Unusual contract financing
Unusual contract financing requires explicit approval from the agency head or as specified in agency regulations before it can be used.
Overview
FAR 32.114 addresses the use of unusual contract financing arrangements—those that deviate from the standard financing methods outlined in FAR Part 32. Such arrangements are not the norm and require special scrutiny and approval. The regulation mandates that any unusual contract financing must be explicitly authorized by the head of the agency or in accordance with specific agency regulations. This ensures that exceptions to standard financing are carefully considered and controlled, minimizing risk to the government and ensuring compliance with federal acquisition policies.
Key Rules
- Definition of Unusual Contract Financing
- Any contract financing arrangement that does not follow the standard procedures in FAR Part 32 is considered unusual.
- Approval Requirement
- Unusual contract financing can only be used if approved by the head of the agency or as specified in agency regulations.
Responsibilities
- Contracting Officers: Must identify when a proposed financing arrangement is unusual and seek the required approvals before proceeding.
- Contractors: Should be aware that requests for non-standard financing will trigger additional scrutiny and require higher-level approval.

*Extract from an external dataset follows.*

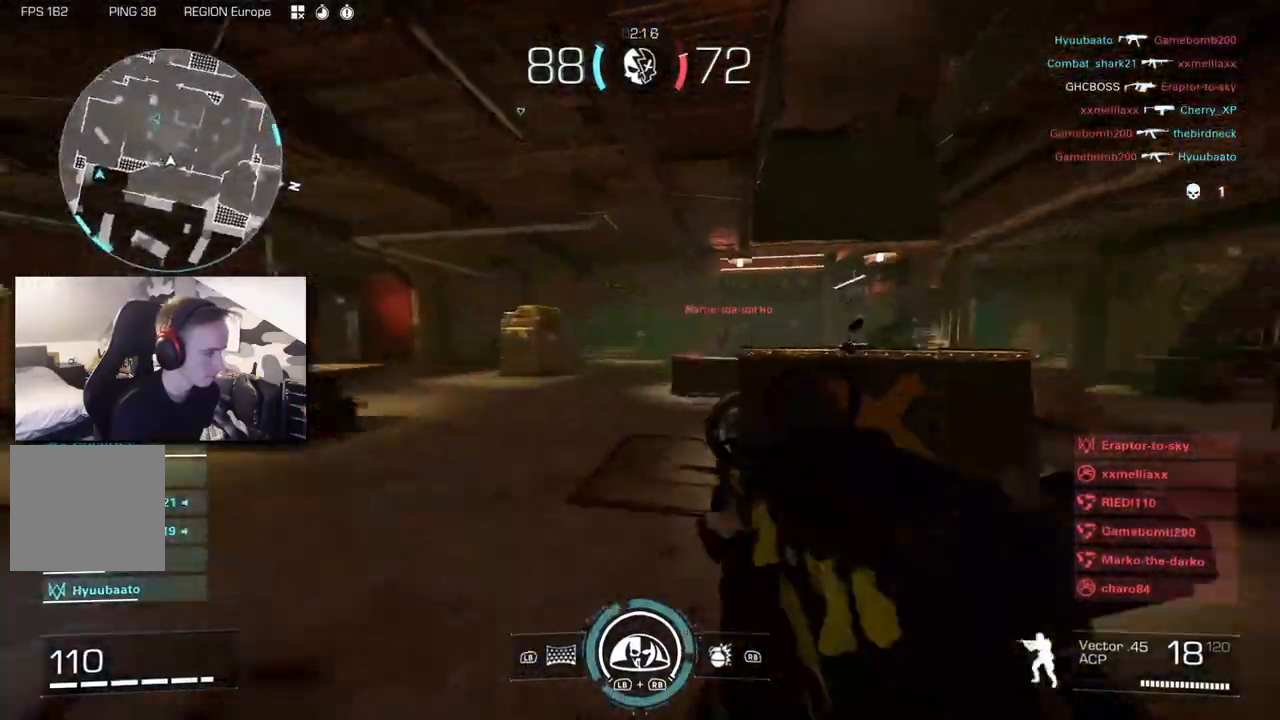
{"dt_ms": 500, "buttons": ["L2", "R2"], "left_stick": "up-left", "right_stick": "right", "button_events": [[83, "A", "up"], [167, "R2", "down"]]}
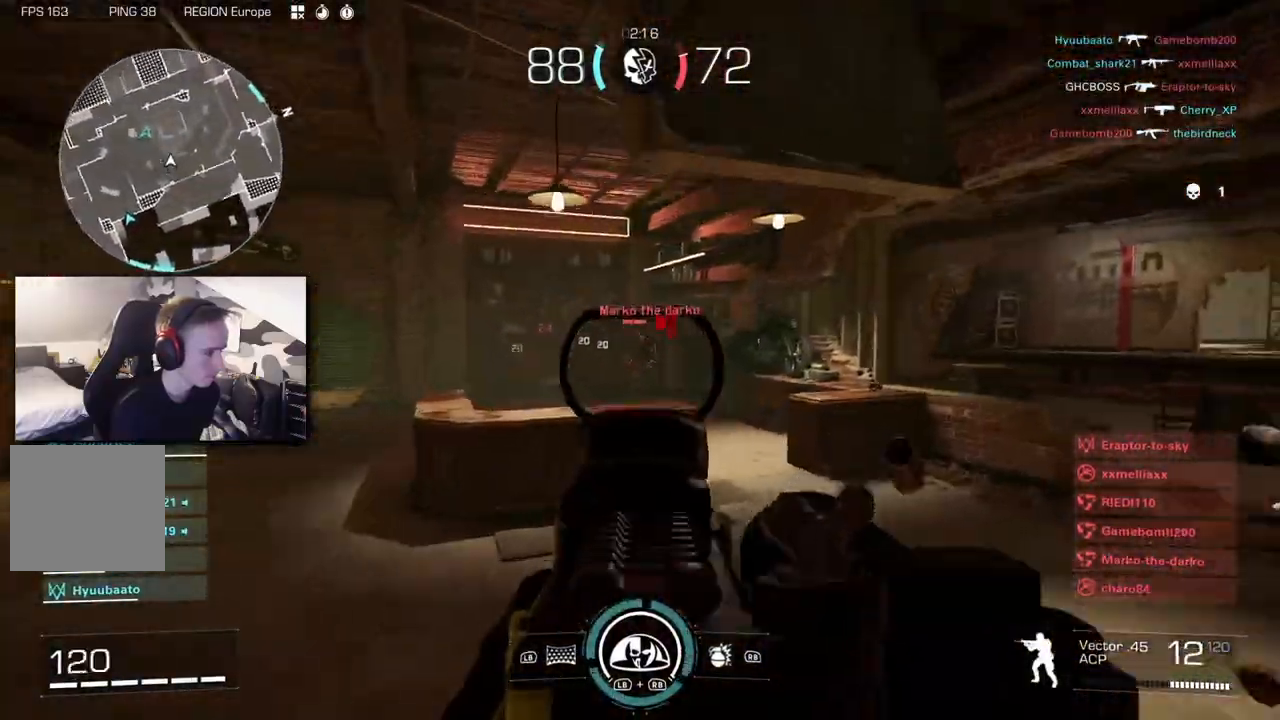
{"dt_ms": 500, "buttons": ["L3"], "left_stick": "up-right", "right_stick": "right", "button_events": [[183, "L2", "up"], [200, "R2", "up"], [400, "L3", "down"]]}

- Agencies: Must establish clear procedures for reviewing and approving unusual contract financing, and ensure compliance with FAR and agency-specific rules.
Practical Implications
- This section exists to prevent unauthorized or risky financing arrangements that could expose the government to unnecessary financial risk.
- It impacts daily contracting by requiring extra steps and approvals for any deviation from standard financing.
- Common pitfalls include failing to recognize when a financing arrangement is unusual or neglecting to obtain the necessary approvals, which can result in contract delays or compliance violations.